* JOB: Repeat only what appears from the line containing "solicitations are being" through the last line of the listing below, exactly as written.
Content starts
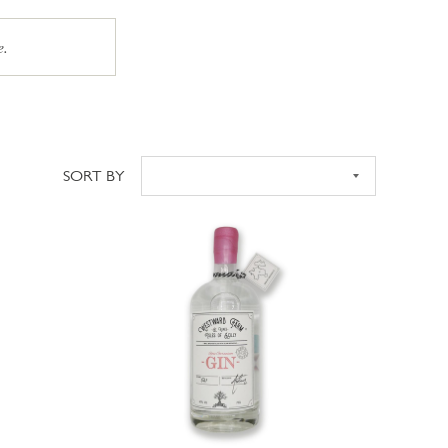
e.
SORT BY
Sort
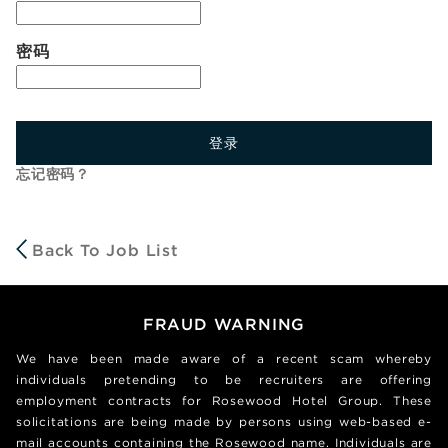
密码
登录
忘记密码？
Back To Job List
FRAUD WARNING
We have been made aware of a recent scam whereby
individuals pretending to be recruiters are offering
employment contracts for Rosewood Hotel Group. These
solicitations are being made by persons using web-based e-
mail accounts containing the Rosewood name. Individuals are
Content ends
* REPLY TO THE TASK:
solicitations are being made by persons using web-based e-
mail accounts containing the Rosewood name. Individuals are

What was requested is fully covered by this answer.